★★★1/2 January 10, 1963 Season 4 Episode 2
If you want to see where we are…HERE is a list of the episodes.
This is the second episode in the new hour long format. This story has some added padding…a direct consequence of the hour-long format of this episode. That doesn’t mean it isn’t good. The story is creepy but they visited this theme before in the second season opener King Nine Will Not Return.
The cast is excellent. Mike Kellin plays Chief Bell who is having survivors guilt that brings to mind PTSD. You find out later that it’s more than that. Simon Oakland is Captain Beecham and gives a very realistic performance as Oakland does in whatever he is in. The most famous actor in this one…at least to my generation is Bill Bixby. He only plays a supporting role and it’s interesting to see him as a younger actor.
Basically it’s a great story but too much padding but…very watchable.
This is from IMDB…it’s a piece of trivia that is very eerie: Mike Kellin portraying the main character, Chief Bell, died 26 August 1983, the ship used for exterior shots in the episode was decommissioned 11 August 1983. Simon Oakland, who portrayed the captain, died three days later on 29 August 1983.

* Record set:
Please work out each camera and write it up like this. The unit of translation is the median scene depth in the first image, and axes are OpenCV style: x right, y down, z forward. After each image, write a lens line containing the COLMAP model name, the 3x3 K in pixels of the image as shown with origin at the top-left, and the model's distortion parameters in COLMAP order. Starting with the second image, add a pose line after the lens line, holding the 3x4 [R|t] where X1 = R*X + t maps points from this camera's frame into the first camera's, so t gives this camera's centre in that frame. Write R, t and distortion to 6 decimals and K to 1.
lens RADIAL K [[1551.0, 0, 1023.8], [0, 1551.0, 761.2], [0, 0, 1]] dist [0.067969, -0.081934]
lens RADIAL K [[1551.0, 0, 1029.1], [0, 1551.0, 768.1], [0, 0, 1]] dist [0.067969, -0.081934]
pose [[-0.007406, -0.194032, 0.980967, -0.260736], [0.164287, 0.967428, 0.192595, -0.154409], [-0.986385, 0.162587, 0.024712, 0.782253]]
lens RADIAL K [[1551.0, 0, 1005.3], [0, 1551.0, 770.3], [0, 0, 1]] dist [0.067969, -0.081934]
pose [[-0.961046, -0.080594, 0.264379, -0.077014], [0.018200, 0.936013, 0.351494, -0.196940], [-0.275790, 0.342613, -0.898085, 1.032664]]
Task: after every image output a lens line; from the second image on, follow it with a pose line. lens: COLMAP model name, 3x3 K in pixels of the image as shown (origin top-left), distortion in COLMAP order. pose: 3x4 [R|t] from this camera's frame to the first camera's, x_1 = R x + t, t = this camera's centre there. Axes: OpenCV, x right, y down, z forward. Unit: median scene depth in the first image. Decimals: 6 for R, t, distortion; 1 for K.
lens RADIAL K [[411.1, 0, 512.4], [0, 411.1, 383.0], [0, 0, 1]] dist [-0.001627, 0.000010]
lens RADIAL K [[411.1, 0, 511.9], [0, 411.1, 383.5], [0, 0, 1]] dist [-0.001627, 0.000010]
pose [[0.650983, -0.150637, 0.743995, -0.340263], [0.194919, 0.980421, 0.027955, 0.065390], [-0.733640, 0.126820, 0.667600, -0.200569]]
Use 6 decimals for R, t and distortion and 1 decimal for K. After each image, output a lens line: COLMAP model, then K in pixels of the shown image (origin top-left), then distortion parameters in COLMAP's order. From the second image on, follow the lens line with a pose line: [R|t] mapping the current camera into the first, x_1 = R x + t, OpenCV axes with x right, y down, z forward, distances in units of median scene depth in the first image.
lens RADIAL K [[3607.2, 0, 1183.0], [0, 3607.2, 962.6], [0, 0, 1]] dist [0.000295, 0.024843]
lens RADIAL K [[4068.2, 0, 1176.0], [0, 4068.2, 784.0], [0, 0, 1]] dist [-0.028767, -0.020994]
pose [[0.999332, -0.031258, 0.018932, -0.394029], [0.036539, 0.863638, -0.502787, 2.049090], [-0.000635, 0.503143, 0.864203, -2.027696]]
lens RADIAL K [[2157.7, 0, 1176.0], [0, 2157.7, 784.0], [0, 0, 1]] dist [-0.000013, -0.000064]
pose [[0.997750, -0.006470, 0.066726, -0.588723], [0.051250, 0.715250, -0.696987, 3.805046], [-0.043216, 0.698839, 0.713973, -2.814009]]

* Description of the task: According to the episode review, what causes the story's added padding? Answer in one to three sentences. The records aren't needed for this work.

* Answer box: The review says the padding is a direct consequence of the episode's hour-long format. It is the second episode made in that new length.